Son statut aujourd’hui :
En effet, si Vincent Lavenu a bien connu les années dorées sous les couleurs de Casino, il a longtemps dû se satisfaire d’accessits avant d’assister au retour de son équipe au premier plan, autant sur les feuilles de résultats que sur les pancartes du public français. Il faut dire que les dernières années ont été particulièrement riches en émotions pour le briançonnais. Il y a d’abord eu le podium de Jean-Christophe Péraud sur le Tour de France 2014, accompagné d’une formidable victoire au classement par équipes, symbolisant la force de l’effectif terre-et-ciel. Puis il y eut l’exceptionnelle éclosion de Romain Bardet, ce pédaleur tumultueux aux exploits retentissants et héros des foules. 3 bouquets d’étapes et 2 podiums sur les Champs-Elysées en l’espace de 3 ans, un bilan digne d’un champion. Surtout, le panache de l’auvergnat a été porté par une bande de valeureux guérilleros, pleinement dévoués à leur humble leader, offrant au public une splendide image de l’équipe.
Enfin, si le Brivadois a légèrement baissé de régime depuis deux ans, et que Pierre Latour, son successeur annoncé, peine à confirmer les espoirs placés en lui, Vincent Lavenu et sa formation ne sont pas pour autant privés de toute satisfaction. Rien que sur la Grande Boucle, on pourrait citer le maillot blanc de Pierre Latour en 2018 ou encore la tunique à pois rouges pour Romain Bardet en 2019. Mais sur les épreuves voisines, espagnole et italienne, les terre-et-ciel sont parvenu à conquérir pas moins de trois bouquets et une victoire au classement de la montagne en deux ans, en dépit de la priorité logiquement donnée au Tour.
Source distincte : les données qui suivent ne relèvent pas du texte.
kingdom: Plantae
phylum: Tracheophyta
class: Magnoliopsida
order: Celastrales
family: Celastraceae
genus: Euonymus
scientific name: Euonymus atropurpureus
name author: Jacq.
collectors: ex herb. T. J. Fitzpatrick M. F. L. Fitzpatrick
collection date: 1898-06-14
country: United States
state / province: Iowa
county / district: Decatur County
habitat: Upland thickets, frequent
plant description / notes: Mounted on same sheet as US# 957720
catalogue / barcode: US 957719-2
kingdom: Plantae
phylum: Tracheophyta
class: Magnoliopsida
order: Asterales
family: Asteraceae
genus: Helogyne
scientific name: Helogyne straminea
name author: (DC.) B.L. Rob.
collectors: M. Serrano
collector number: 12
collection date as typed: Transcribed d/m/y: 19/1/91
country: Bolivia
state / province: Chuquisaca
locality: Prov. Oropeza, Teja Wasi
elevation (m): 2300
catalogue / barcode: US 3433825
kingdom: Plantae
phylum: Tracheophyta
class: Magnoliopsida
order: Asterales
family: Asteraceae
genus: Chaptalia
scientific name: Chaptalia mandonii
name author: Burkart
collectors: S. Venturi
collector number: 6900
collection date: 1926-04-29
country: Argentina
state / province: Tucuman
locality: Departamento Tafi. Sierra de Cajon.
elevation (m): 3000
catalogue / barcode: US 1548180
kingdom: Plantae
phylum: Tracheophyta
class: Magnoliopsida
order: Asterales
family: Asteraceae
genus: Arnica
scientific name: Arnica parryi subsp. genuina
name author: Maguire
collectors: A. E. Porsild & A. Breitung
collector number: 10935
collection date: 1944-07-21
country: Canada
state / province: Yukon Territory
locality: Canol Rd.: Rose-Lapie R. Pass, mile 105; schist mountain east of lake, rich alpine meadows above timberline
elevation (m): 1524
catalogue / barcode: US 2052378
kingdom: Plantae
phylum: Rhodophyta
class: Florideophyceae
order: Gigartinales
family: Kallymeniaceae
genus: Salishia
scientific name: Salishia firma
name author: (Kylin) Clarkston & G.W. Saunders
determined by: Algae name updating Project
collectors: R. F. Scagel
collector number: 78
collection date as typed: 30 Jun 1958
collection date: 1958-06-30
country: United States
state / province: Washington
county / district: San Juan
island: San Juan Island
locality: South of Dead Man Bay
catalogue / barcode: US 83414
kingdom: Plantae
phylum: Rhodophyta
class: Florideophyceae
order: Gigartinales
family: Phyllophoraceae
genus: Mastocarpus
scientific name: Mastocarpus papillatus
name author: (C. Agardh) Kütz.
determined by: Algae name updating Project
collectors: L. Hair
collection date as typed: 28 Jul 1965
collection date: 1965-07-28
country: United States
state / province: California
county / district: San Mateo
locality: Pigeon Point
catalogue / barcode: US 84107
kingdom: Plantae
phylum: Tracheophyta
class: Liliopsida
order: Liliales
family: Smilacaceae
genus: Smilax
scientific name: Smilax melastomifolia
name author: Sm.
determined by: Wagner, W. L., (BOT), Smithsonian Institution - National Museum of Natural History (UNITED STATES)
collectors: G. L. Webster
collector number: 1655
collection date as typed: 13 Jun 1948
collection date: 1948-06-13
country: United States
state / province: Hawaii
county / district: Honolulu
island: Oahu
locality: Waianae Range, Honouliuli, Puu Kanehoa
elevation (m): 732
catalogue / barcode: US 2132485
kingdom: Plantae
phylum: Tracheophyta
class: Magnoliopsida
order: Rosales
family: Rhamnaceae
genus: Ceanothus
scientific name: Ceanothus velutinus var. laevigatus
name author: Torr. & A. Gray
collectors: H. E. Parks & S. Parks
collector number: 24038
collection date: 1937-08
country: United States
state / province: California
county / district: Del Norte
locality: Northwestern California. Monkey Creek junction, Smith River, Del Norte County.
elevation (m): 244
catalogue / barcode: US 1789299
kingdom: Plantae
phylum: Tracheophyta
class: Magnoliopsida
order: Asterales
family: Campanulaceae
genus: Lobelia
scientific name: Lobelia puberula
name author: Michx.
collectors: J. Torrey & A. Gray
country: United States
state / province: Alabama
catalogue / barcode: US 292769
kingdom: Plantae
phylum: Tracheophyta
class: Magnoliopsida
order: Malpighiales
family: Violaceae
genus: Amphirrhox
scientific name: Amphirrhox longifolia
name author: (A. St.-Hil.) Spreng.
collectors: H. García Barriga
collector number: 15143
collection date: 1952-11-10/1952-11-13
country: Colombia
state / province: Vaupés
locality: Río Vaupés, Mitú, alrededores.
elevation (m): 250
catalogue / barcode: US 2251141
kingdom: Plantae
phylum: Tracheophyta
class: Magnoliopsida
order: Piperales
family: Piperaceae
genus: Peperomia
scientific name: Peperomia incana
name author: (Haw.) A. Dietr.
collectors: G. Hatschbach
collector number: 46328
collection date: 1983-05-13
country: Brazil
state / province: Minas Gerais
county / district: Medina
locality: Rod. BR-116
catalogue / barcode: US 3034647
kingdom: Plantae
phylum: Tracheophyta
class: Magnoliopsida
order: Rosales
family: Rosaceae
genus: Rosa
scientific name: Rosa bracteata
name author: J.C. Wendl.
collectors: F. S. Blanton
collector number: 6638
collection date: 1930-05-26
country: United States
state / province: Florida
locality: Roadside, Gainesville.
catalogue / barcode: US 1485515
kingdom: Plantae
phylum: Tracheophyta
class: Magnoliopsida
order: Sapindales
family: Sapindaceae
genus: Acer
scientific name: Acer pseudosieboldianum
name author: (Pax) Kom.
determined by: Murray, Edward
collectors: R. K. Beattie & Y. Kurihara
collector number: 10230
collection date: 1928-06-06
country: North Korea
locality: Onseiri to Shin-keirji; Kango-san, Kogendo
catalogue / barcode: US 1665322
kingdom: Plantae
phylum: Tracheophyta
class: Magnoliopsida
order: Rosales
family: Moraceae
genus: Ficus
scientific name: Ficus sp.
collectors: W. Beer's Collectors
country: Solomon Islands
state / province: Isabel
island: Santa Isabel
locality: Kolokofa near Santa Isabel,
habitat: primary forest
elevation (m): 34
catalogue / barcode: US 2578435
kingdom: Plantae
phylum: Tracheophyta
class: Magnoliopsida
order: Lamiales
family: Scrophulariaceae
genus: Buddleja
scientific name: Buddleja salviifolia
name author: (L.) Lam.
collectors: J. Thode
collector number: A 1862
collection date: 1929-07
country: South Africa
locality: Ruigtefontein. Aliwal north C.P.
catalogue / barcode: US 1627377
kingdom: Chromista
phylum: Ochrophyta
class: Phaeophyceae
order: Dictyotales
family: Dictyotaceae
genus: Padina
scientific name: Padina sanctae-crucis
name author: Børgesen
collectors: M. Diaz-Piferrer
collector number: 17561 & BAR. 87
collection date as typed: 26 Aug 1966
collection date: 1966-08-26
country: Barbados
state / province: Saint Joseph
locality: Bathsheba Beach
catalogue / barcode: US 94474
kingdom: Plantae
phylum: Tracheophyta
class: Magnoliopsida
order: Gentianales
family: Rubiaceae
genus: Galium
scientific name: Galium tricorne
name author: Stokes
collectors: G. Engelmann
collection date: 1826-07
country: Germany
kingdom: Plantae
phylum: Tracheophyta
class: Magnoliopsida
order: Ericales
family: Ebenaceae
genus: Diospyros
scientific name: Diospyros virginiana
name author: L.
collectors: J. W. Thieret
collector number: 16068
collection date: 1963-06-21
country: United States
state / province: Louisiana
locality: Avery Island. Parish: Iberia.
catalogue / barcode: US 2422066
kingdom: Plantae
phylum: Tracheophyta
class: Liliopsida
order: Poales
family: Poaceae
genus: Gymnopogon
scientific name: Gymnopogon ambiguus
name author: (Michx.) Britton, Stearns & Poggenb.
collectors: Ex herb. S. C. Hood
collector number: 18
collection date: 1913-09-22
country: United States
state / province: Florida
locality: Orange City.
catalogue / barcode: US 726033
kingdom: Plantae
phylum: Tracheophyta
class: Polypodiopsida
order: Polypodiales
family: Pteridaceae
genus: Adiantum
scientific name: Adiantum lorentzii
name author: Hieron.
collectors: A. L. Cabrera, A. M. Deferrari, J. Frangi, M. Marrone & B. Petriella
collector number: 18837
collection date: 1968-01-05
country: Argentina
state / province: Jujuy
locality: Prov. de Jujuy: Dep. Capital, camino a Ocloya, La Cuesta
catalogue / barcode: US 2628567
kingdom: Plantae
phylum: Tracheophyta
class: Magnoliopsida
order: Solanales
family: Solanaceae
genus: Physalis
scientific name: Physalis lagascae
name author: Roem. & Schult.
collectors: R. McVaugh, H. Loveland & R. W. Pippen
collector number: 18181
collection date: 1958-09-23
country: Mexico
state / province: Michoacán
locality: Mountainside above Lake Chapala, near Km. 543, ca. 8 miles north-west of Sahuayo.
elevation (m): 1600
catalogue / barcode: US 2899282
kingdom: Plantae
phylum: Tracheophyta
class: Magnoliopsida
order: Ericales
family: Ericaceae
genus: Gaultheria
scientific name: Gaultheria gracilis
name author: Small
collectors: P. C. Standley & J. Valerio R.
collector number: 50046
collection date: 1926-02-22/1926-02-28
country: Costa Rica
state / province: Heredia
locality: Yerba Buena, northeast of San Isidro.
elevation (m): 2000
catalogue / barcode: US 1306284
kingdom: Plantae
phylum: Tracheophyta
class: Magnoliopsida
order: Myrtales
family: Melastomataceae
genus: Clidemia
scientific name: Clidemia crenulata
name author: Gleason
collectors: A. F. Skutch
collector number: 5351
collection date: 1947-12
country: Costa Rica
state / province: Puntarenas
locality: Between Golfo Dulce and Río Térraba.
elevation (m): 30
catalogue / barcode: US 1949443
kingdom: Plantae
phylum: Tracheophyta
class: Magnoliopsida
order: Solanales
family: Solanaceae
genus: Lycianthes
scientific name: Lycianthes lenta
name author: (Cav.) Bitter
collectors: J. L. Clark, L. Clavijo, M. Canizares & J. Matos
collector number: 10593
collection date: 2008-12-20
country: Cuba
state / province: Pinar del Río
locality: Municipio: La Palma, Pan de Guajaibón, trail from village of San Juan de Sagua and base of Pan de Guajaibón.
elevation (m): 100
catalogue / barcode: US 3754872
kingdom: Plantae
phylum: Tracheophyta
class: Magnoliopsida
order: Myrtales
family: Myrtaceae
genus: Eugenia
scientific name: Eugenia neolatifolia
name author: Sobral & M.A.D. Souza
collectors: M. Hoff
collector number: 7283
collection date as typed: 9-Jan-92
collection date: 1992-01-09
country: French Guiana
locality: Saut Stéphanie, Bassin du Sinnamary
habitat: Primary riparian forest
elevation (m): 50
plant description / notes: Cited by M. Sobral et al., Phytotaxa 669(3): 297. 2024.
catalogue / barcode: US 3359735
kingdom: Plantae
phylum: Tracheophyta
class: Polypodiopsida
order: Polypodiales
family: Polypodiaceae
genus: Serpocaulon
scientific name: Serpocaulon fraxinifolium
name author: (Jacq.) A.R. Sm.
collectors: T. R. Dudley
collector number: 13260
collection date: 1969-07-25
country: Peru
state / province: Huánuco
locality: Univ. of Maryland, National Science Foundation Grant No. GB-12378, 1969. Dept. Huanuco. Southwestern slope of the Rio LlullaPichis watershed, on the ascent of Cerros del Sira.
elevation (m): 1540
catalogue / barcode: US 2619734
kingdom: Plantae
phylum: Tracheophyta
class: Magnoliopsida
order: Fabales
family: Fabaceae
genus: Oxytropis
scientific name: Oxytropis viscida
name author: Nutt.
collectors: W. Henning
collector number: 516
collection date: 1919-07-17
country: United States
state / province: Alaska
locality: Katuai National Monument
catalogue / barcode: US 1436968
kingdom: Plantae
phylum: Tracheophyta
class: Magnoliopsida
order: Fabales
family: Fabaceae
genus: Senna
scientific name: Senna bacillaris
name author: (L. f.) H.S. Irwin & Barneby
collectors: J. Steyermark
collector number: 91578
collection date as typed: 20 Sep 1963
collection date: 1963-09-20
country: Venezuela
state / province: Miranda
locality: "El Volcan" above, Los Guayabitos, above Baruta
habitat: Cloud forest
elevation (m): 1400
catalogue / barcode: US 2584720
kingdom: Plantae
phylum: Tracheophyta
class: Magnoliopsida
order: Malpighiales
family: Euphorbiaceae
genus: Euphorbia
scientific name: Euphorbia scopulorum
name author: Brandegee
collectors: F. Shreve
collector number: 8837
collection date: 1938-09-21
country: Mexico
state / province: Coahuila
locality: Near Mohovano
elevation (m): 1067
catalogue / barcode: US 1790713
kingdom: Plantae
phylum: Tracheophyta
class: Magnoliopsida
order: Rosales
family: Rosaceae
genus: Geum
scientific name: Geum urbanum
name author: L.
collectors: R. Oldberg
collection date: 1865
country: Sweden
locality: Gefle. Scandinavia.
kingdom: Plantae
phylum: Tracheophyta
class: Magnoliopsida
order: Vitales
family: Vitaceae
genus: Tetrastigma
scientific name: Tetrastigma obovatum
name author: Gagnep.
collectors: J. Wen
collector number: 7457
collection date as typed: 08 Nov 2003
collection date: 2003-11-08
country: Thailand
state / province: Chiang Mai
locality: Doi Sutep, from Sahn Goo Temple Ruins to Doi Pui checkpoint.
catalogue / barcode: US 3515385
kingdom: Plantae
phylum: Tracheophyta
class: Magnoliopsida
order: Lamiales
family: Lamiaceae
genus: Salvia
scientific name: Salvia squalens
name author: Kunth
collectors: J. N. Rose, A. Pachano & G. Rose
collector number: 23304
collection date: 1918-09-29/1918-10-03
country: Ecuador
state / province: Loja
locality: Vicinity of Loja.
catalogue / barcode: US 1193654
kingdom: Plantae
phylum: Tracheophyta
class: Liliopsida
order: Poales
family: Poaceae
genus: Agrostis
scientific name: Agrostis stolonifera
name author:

Quant aux grandes classiques, Oliver Naesen s’est chargé de mettre fin à 20 ans de disette sur la Bretagne Classic en 2018, avant de frôler le premier monument de l’histoire de l’équipe sur Milan-San-Remo 2019, battu de justesse au sprint par le terrible Julian Alaphilippe. Ce bilan pourrait encore s’étendre sur de longues lignes pour établir une exhaustivité, mais l’immense valeur de ces quelque résultats suffisent à illustrer le succès ininterrompu d’AG2R et d’un patron plus que jamais heureux, et enfin serein.